While other kids were playing with toys, he was building his own.
“I kept a junk box that contained materials, collected from different places, which I deemed as potentially valuable for either making or fixing something,” Obikwelu recalled.
When he wasn’t making or fixing something, he was looking to learn more.
“I was fascinated with how machines – from toys to appliances, to vehicles, to bigger electric components and systems – were assembled, how they functioned and why they failed,” he said.
That inquisitive nature served him well as a participant in the GEM Fellowship program at Oak Ridge National Laboratory (ORNL).
Obikwelu, a doctoral student in electrical engineering at the Georgia Institute of Technology, conducted research within the Power Electronics and Electric Machinery Group at ORNL’s National Transportation Research Center under the guidance of Burak Ozpineci, Ph.D., and Suman Debnath, Ph.D.
Obikwelu’s research focused on protection concepts for high-voltage, direct current (HVDC) electric power transmission systems. The systems are critical for ensuring the reliability of power grids.
“Multi-terminal HVDC (MTDC) systems can provide reliable means to transfer massive volumes of electric power from various renewable generation sources over long distances to multiple load demand centers,” Obikwelu explained.
“In the absence of reliable system protection, a fault can result in the loss of an entire MTDC system.
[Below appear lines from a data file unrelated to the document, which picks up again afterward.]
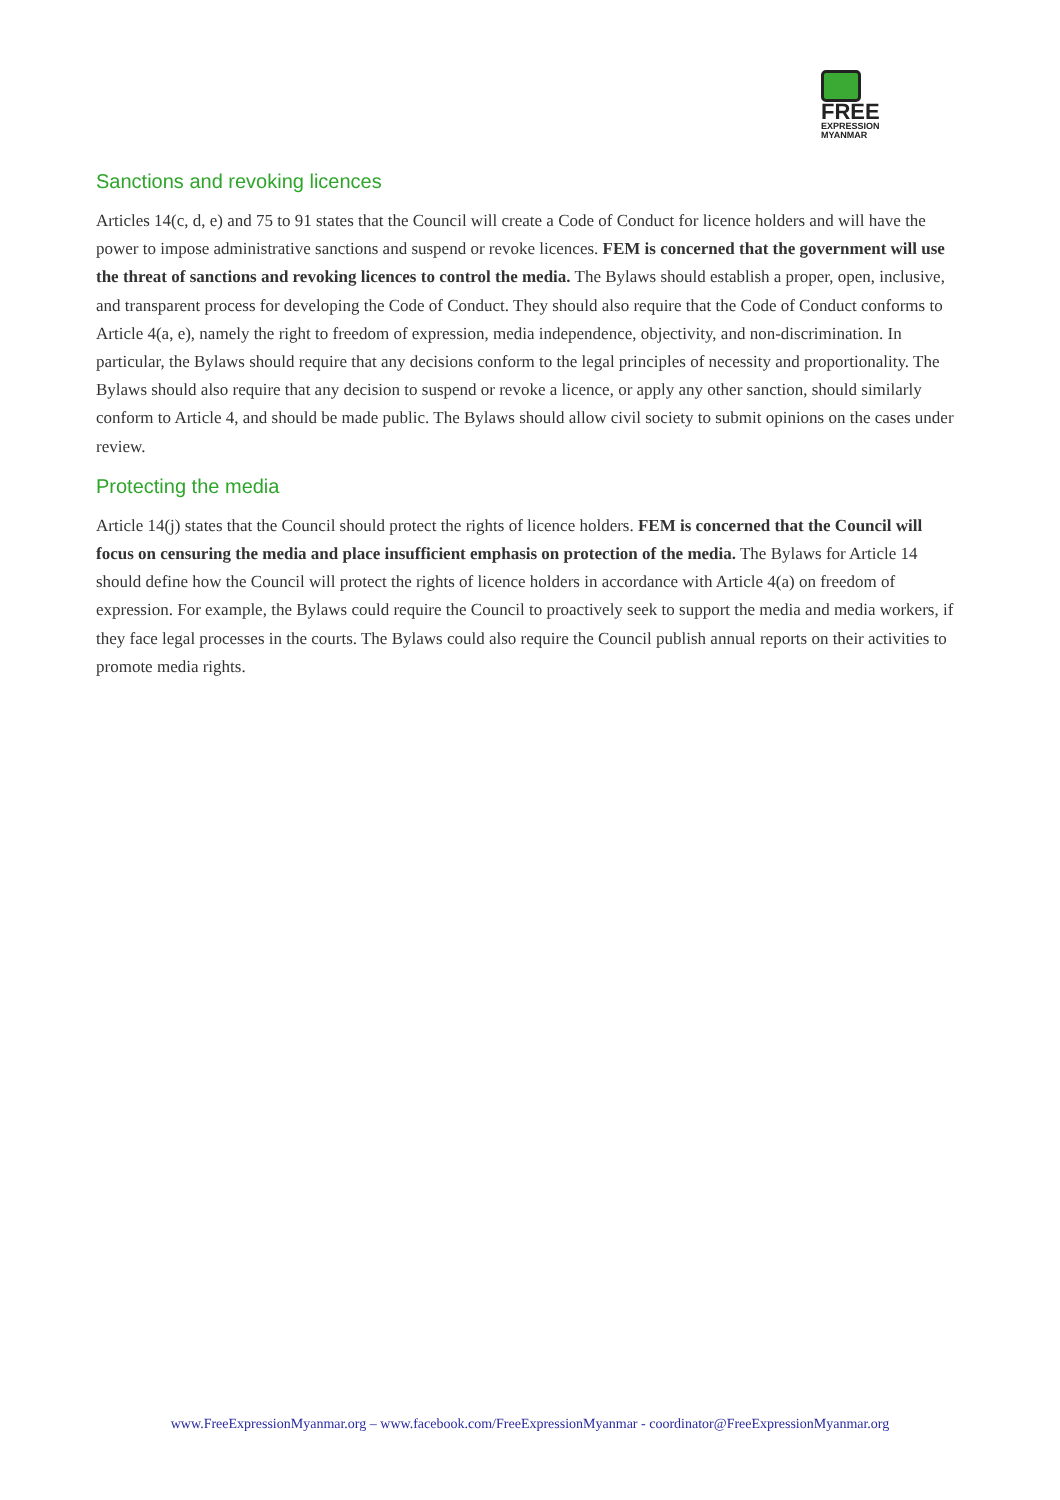FREE
EXPRESSION
MYANMAR
Sanctions and revoking licences
Articles 14(c, d, e) and 75 to 91 states that the Council will create a Code of Conduct for licence holders and will have the power to impose administrative sanctions and suspend or revoke licences. FEM is concerned that the government will use the threat of sanctions and revoking licences to control the media. The Bylaws should establish a proper, open, inclusive, and transparent process for developing the Code of Conduct. They should also require that the Code of Conduct conforms to Article 4(a, e), namely the right to freedom of expression, media independence, objectivity, and non-discrimination. In particular, the Bylaws should require that any decisions conform to the legal principles of necessity and proportionality. The Bylaws should also require that any decision to suspend or revoke a licence, or apply any other sanction, should similarly conform to Article 4, and should be made public. The Bylaws should allow civil society to submit opinions on the cases under review.
Protecting the media
Article 14(j) states that the Council should protect the rights of licence holders. FEM is concerned that the Council will focus on censuring the media and place insufficient emphasis on protection of the media. The Bylaws for Article 14 should define how the Council will protect the rights of licence holders in accordance with Article 4(a) on freedom of expression. For example, the Bylaws could require the Council to proactively seek to support the media and media workers, if they face legal processes in the courts. The Bylaws could also require the Council publish annual reports on their activities to promote media rights.
www.FreeExpressionMyanmar.org – www.facebook.com/FreeExpressionMyanmar - coordinator@FreeExpressionMyanmar.org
An example of a fault is a lightning strike causing a pole-to-ground short circuit. Therefore, research into developing robust and reliable system protection designs plays a significant role in preserving the value and operational reliability of MTDC systems. Ultimately, this will benefit the end user or electric power consumer.”
During his fellowship, Obikwelu recommended new designs for MTDC systems to benefit grid operations. He also studied the behavior of MTDC systems that experience faults and identified future research needed on MTDC protection concepts.
Obikwelu was one of three GEM Fellows picked to represent ORNL at the national GEM conference and technical presentation competition in New York, New York. There, Obikwelu placed second in the competition.
For Obikwelu, the GEM program at ORNL not only added to his interest in power electronics, but also offered an opportunity to meet other researchers and strengthen his professional network.
“I had a valuable experience, and I’d recommend ORNL to others,” he said.
The GEM Fellowship program is a partnership between the National GEM Consortium for Graduate Engineering Degrees for Minorities and Oak Ridge National Laboratory (ORNL). The program at ORNL is administered by the Oak Ridge Institute for Science and Education (ORISE) for the U.S. Department of Energy. ORISE is managed by ORAU.